Among the records, how many lines carry the string "reducing"? Give that number with nothing added.

··· DATA PROVIDED ···

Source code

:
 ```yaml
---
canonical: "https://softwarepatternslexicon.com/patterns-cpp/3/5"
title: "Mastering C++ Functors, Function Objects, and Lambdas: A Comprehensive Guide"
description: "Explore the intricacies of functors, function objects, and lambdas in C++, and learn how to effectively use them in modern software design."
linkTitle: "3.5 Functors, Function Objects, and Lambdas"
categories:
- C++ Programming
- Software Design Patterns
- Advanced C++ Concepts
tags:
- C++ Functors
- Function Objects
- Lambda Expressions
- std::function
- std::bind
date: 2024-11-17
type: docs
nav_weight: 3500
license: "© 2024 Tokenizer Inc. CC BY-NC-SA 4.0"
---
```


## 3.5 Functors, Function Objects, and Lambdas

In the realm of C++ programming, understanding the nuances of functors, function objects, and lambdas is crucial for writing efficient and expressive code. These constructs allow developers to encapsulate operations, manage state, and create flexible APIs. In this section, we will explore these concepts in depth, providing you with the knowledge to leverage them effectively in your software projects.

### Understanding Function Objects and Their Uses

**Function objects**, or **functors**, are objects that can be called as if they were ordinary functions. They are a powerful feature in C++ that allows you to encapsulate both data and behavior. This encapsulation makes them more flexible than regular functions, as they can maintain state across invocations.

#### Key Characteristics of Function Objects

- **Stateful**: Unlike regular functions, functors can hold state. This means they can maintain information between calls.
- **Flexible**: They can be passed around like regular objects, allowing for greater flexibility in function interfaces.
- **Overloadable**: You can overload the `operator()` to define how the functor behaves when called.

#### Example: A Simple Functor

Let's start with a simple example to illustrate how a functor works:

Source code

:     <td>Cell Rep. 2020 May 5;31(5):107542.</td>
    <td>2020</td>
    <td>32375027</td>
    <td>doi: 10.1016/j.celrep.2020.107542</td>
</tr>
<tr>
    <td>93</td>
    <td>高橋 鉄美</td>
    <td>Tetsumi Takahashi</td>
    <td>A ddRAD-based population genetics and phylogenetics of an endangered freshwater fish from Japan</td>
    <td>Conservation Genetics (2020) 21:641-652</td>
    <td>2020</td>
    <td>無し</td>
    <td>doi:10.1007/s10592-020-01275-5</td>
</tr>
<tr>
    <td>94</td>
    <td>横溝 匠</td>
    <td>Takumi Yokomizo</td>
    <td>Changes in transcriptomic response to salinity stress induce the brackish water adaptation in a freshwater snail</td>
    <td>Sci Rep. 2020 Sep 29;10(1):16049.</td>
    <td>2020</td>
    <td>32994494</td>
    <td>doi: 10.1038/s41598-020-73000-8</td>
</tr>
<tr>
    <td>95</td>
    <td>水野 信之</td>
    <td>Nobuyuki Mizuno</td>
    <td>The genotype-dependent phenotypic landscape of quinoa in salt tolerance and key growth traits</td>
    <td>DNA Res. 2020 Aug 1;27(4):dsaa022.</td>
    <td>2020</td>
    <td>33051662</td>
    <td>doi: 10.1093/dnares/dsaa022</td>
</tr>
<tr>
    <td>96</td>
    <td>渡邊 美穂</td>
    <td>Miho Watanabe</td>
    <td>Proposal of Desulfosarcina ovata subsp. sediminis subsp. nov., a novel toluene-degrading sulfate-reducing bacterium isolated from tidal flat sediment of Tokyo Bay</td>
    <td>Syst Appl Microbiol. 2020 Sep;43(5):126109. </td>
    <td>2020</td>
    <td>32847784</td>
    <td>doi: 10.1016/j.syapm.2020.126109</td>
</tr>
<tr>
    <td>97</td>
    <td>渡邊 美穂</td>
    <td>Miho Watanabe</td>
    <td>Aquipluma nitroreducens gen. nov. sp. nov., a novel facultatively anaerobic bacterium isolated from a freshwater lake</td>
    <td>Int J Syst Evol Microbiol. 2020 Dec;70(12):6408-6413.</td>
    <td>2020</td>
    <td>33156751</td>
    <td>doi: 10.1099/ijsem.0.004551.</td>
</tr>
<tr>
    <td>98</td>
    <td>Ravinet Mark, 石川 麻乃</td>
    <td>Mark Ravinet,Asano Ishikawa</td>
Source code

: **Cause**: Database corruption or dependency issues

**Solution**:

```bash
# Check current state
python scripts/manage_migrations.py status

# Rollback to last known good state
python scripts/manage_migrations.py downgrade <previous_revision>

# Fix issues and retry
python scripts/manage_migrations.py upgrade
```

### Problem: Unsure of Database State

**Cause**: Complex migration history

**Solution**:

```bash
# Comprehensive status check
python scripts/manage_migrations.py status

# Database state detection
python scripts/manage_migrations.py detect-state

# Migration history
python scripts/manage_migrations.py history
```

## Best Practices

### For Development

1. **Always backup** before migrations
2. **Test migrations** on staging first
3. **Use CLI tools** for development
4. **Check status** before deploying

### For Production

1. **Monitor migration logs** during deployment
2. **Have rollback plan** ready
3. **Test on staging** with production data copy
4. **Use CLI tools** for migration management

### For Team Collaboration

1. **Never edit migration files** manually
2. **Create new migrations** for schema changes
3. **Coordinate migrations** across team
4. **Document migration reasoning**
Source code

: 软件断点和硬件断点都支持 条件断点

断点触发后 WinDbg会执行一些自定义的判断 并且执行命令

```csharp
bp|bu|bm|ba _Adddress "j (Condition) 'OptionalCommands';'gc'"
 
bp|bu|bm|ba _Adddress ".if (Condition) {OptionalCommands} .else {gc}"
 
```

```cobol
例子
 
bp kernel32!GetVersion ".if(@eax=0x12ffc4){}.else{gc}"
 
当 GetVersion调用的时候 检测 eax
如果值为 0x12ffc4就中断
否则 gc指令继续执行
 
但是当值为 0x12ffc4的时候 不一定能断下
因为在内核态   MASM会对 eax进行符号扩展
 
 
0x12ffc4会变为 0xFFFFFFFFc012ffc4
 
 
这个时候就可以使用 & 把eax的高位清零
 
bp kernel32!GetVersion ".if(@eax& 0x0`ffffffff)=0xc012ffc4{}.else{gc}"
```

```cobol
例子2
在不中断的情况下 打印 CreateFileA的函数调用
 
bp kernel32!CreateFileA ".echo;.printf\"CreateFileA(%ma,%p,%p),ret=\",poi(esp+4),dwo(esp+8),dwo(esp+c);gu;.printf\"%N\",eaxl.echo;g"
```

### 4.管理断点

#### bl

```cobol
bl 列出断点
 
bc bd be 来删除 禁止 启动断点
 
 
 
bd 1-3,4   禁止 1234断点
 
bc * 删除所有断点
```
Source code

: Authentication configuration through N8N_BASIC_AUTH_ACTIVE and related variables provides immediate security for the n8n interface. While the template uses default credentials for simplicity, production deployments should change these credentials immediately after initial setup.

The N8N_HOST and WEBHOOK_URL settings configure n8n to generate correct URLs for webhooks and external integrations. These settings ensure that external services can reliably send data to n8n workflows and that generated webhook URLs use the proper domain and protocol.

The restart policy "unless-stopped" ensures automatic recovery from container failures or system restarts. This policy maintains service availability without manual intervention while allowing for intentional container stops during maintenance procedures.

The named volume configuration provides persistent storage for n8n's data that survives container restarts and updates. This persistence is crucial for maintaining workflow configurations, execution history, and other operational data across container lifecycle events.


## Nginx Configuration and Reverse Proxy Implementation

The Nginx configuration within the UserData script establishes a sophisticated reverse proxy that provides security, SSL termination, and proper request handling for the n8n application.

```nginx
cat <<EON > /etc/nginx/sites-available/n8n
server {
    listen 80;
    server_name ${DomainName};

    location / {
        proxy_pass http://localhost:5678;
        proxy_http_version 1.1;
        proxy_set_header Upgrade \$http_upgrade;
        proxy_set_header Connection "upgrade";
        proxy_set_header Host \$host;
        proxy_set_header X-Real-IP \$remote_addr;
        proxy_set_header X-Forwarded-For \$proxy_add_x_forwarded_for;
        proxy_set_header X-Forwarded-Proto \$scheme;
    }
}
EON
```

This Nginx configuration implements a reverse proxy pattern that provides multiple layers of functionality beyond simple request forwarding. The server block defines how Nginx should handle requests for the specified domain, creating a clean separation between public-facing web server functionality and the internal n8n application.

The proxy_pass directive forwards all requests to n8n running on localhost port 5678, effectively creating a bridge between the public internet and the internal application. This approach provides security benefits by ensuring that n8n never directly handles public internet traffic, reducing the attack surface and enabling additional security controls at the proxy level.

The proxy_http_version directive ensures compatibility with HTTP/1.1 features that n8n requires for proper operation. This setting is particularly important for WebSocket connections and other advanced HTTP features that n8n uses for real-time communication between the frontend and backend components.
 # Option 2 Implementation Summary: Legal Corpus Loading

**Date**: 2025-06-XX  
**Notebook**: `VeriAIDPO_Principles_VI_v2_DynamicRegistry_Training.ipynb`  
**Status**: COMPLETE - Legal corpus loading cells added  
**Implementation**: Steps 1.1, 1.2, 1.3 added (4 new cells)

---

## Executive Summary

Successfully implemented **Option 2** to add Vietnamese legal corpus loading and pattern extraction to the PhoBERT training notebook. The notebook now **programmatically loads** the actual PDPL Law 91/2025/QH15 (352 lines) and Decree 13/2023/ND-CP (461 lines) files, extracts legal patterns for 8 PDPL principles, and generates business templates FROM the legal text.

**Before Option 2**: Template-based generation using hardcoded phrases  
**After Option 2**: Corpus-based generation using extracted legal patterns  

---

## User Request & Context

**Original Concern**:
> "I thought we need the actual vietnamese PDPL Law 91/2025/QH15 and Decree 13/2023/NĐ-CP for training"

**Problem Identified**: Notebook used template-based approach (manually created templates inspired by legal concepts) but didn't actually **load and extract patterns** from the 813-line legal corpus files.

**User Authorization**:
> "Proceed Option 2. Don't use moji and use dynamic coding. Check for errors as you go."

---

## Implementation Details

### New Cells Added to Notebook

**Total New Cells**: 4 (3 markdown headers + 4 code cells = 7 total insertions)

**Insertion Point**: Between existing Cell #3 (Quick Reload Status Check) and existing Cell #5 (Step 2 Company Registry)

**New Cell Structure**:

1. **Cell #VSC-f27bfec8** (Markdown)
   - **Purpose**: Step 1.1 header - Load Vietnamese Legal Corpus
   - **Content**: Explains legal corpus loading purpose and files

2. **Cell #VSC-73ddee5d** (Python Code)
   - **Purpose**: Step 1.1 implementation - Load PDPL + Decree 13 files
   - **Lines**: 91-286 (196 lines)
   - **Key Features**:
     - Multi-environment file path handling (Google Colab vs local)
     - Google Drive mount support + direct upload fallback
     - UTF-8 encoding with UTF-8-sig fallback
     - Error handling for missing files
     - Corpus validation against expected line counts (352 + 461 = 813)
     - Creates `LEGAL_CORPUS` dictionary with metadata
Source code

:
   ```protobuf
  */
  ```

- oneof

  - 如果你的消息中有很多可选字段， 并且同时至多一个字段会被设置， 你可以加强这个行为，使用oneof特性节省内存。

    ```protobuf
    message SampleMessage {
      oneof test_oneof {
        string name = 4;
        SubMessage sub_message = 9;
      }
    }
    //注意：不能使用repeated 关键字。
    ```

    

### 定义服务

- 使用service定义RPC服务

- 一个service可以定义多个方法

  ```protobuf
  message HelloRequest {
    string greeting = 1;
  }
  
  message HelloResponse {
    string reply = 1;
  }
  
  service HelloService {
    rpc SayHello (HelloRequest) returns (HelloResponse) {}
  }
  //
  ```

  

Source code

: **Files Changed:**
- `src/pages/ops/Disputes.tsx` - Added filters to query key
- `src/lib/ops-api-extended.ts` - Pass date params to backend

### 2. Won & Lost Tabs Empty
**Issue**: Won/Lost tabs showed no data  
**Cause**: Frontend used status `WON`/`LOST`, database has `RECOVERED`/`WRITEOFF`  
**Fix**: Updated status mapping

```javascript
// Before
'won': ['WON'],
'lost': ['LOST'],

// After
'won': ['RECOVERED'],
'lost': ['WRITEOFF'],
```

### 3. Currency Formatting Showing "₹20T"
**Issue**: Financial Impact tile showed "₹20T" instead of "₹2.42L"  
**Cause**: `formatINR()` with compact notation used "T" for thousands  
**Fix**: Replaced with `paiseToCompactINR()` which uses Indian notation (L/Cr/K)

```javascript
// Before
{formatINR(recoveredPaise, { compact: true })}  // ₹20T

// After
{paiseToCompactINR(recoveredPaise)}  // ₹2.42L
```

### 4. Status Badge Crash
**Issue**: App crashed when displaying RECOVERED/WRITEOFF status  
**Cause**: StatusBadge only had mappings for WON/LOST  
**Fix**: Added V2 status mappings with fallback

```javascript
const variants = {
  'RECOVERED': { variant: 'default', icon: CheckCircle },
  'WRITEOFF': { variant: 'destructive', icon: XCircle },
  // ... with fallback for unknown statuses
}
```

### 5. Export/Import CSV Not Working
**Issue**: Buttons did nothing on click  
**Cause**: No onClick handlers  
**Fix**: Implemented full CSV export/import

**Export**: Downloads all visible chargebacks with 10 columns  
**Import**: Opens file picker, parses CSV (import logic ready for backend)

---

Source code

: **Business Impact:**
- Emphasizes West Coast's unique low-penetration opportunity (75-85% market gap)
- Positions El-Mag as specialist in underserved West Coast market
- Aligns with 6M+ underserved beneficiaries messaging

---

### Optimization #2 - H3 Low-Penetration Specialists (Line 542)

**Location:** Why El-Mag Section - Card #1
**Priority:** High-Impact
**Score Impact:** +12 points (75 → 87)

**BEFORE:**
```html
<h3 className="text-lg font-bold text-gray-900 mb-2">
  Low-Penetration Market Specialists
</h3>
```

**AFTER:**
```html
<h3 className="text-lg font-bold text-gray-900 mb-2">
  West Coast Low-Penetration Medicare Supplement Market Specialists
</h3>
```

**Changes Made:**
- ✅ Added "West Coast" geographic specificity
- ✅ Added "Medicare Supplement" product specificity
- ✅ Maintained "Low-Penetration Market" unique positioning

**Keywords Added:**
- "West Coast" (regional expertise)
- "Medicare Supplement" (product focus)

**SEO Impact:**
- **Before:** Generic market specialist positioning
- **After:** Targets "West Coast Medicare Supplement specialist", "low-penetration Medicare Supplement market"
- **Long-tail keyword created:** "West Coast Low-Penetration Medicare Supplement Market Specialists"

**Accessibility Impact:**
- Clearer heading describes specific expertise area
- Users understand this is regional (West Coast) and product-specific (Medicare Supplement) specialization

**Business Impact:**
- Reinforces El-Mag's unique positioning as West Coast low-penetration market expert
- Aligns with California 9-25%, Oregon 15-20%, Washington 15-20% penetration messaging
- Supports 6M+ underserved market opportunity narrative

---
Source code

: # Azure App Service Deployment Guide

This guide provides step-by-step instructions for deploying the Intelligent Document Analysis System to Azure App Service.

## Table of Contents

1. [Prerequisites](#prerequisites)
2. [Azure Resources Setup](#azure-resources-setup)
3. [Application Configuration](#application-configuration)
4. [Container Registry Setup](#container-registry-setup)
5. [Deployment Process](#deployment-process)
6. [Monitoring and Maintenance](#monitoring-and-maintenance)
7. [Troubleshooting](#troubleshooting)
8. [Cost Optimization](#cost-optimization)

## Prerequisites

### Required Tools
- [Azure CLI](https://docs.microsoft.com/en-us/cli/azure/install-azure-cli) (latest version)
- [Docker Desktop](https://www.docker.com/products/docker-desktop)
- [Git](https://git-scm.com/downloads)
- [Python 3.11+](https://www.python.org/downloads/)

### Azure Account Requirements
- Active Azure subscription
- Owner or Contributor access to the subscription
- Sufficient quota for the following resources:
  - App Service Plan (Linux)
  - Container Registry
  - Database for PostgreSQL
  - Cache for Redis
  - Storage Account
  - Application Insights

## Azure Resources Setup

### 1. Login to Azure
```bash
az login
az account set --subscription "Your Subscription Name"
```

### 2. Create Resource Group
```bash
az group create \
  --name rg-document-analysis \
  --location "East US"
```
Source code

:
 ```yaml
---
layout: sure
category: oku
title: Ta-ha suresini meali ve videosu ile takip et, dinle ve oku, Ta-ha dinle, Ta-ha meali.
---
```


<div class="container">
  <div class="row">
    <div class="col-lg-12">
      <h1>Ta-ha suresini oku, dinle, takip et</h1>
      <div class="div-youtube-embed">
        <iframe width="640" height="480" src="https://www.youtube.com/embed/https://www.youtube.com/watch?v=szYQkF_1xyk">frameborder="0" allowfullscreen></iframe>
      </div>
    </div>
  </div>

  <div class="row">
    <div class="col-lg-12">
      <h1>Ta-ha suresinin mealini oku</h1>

···

# ANSWER AREA
2